= Dura Navis =

Poem written by Samuel Taylor Coleridge

"Dura Navis" was composed by Samuel Taylor Coleridge in 1787. It is one of his earliest known poems and was written for a school assignment while Coleridge attended Christ's Hospital. The poem describes the pain of solitude that accompanies travel and the risks that accompany a voyage at sea, including combat against others and resorting to cannibalism.

==Background==
"Dura Navis", along with "Easter Holidays" and "Niul Pejus est Caelibe Vita", is one of Coleridge's earliest known poems. "Dura Navis" was written for an exercise while Coleridge attended Christ's Hospital at the age of 15. Of this exercise Coleridge wrote in a note to the poem:
I well remember old Jemmy Bowyer, the plagose Orbilius of Christ's Hospital, but an admirable Educer no less than Educator of the Intellect, bad me leave out as many epithets as would turn the whole into 8-syllable Lines,-and then asked myself if the Exercise would not be greatly improved. How often have I thought of this proposal since then-and how many thousand bloated and puffing lines have I read that by this process would have tripped over the tongues excellently. Likewise I remember that he told me on the same occasion—'Coleridge! the connections of a Declamation are not the transitions of Poetry—bad, however, as they are, they are better than "Apostrophes" and "O thou's," for at the worst they are something like common sense. The others are the grimaces of Lunacy'.

==Poem==
The poem begins by describing a voyage, an image connected to his own separation from home:

To tempt the dangerous deep, too venturous youth,
Why does thy breast with fondest wishes glow?
No tender parent there thy cares shall sooth,
No much-lov'd Friend shall share thy every woe.
Why does thy mind with hopes delusive burn?
Vain are thy Schemes by heated Fancy plann'd:
Thy promis'd joy thou'lt see to Sorrow turn
Exil'd from Bliss, and from thy native land.

— lines 1–8

Then the poem portrays the emergence of the moon:

Whilst total darkness overspreads the skies;
Save when the lightnings darting wingéd Fate
Quick bursting from the pitchy clouds between
In forkéd Terror, and destructive state
Shall shew with double gloom the horrid scene?

— lines 12-16

Eventually, the traveller becomes involved with a battle at sea:

Yet not the Tempest, or the Whirlwind's roar
Equal the horrors of a Naval Fight,
When thundering Cannons spread a sea of Gore
And varied deaths now fire and now affright:
The impatient shout, that longs for closer war,
Reaches from either side the distant shores;
Whilst frighten'd at His streams ensanguin'd far
Loud on his troubled bed huge Ocean roars.

— lines 25-32

As the poem continues, the narrator puts forth the idea that if the traveller survives, there is also the threat of having to resort to cannibalism:

Should'st thou escape the fury of that day
A fate more cruel still, unhappy, view.
Opposing winds may stop thy luckless way,
And spread fell famine through the suffering crew,
Canst thou endure th' extreme of raging Thirst
Which soon may scorch thy throat, ah! thoughtless Youth!
Or ravening hunger canst thou bear which erst
On its own flesh hath fix'd the deadly tooth?

— lines 41-48

==Themes==
The poem describes many images that appear throughout Coleridge's early works. The emergence of the moon in a baroque manner, and this image reappears in his poem "To the Autumnal Moon" and in his "The Nightingale". In terms of themes, "Dura Navis", like Coleridge's other early poems, incorporates a Plotinus-like view that people should live more simply and control their passions and desires.

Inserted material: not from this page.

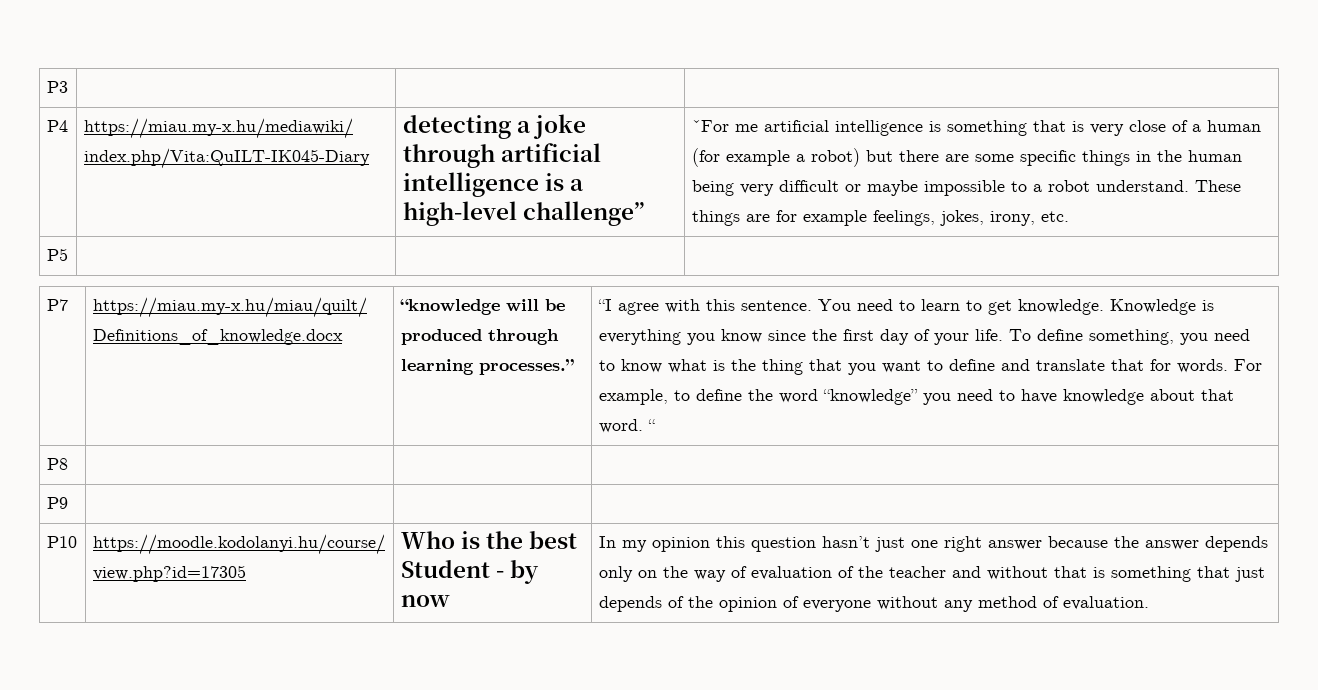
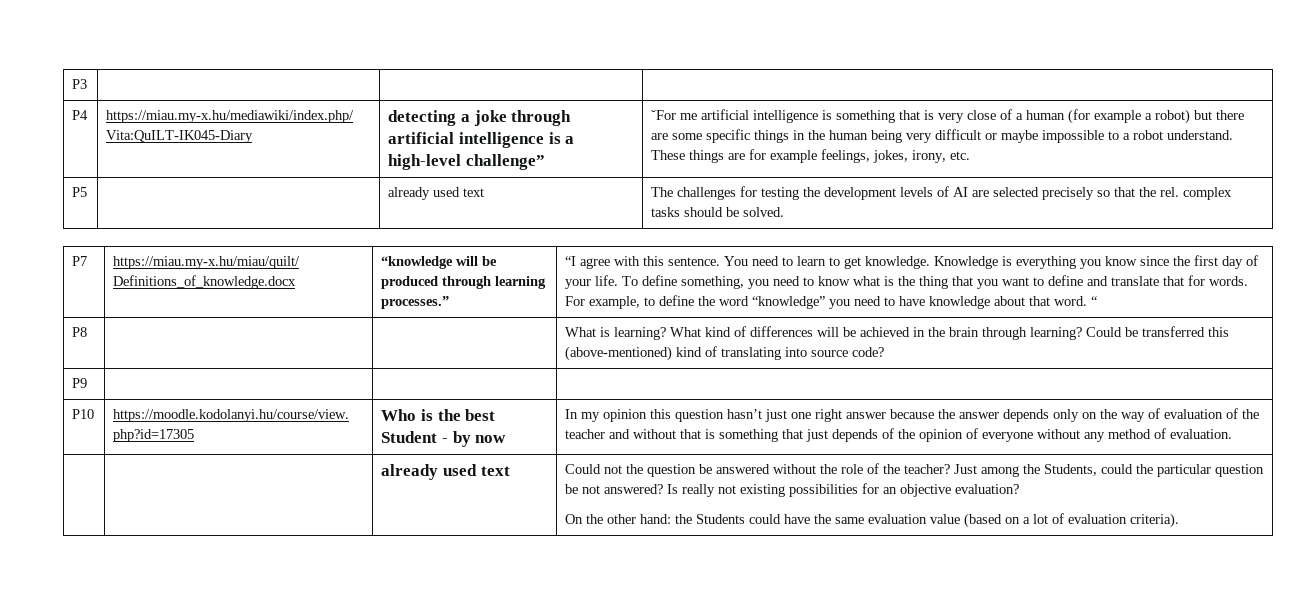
(68, 254) | -> [388,187,485,200] [651,186,1233,200] [651,207,785,217] already used text | The challenges for testing the development levels of AI are selected precisely so that the rel. complex tasks should be solved.
(68, 464) none -> [565,326,1230,340] [565,346,885,361] What is learning? What kind of differences will be achieved in the brain through learning? Could be transferred this (above-mentioned) kind of translating into source code?
(1149, 603) none -> [381,464,510,480] [565,463,1265,477] [565,483,1020,497] [565,513,1180,528] // | | already used text | Could not the question be answered without the role of the teacher? Just among the Students, could the particular question be not answered? Is really not existing possibilities for an objective evaluation? // On the other hand: the Students could have the same evaluation value (based on a lot of evaluation criteria).

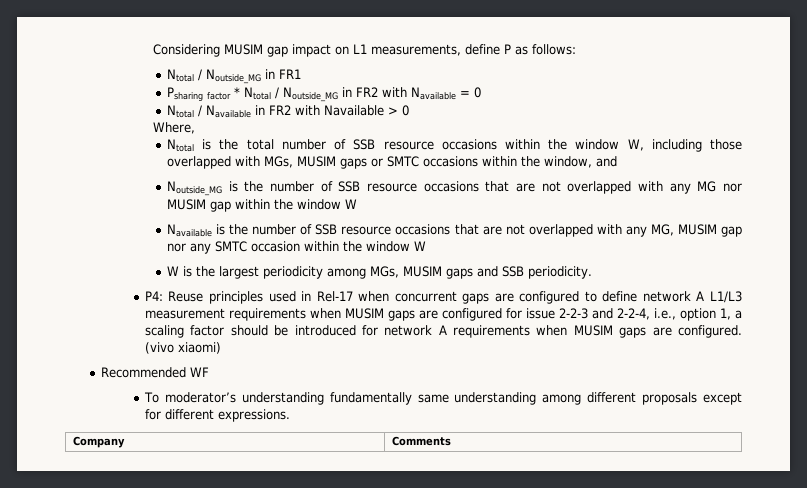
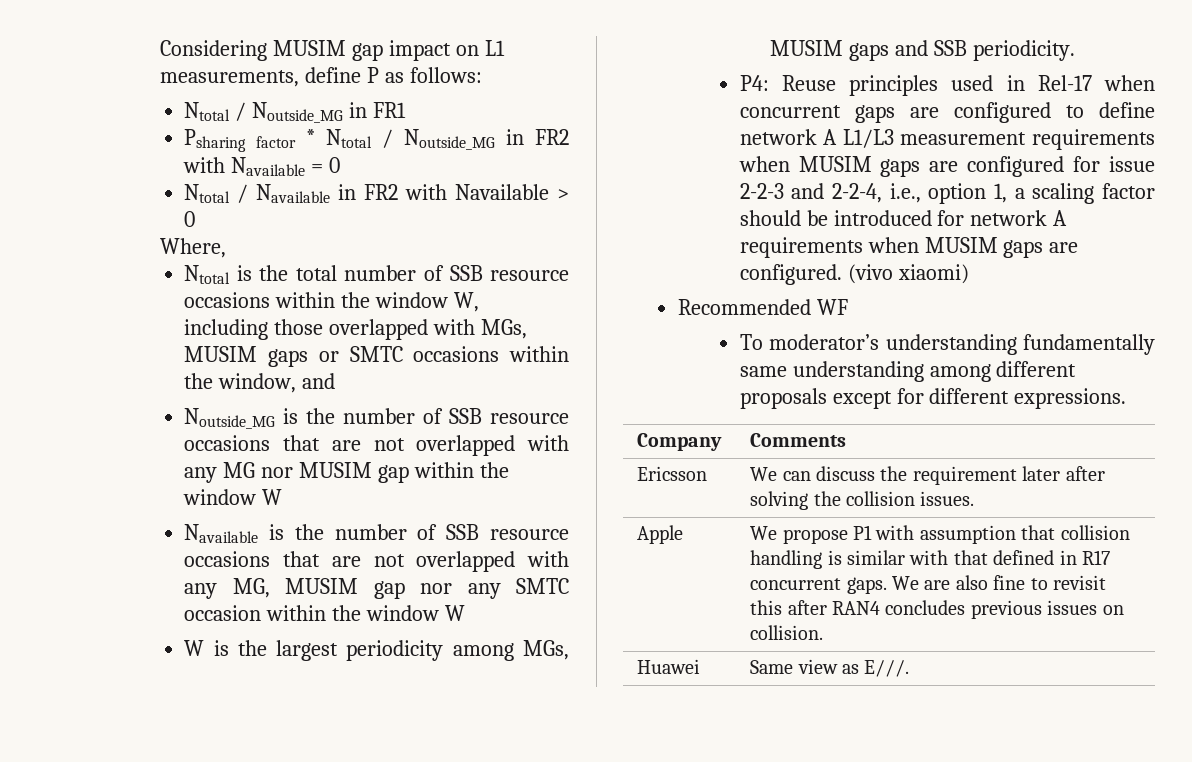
(451, 441) none -> [637,466,708,481] [750,466,1105,485] [750,491,975,510] [637,525,684,544] [750,525,1130,544] [750,550,1110,569] [750,575,1106,594] [750,600,1124,619] [750,625,824,640] [637,659,701,674] [750,659,910,677] // Ericsson | We can discuss the requirement later after solving the collision issues. // Apple | We propose P1 with assumption that collision handling is similar with that defined in R17 concurrent gaps. We are also fine to revisit this after RAN4 concludes previous issues on collision. // Huawei | Same view as E///.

"Dura Navis" is dominated by the image of a voyage that is possibly a reference to Frank Coleridge, Coleridge's brother and a sailor. Although Frank left home at the age of 11, there are parallels to Coleridge's own life and his loneliness at Christ's Hospital. To Coleridge, travel is related to the idea of solitude and of travel found within many of his early works and later in his Rime of the Ancient Mariner. Coleridge was to later emphasises the need of companionship to overcome the loneliness of life.

==Critical response==
An article in late 19th-century The University Magazine and Free Review attributed the failure of Coleridge's early poetry to his education. Boyer did teach the students literature and emphasised simplicity within poetry as Coleridge's account of Boyer's correcting of "Dura Navis". However, "It was still the day of mechanical scansion and didactic appreciation" and the education "did not then include Spenser; and not from Boyer would a pupil learn the magic of Milton's and Shakespere's rhythms." A few years later, Walter De la Mare said he believed that the "best line" in the poem "would have been ruined had Coleridge taken" the advice of his schoolmaster.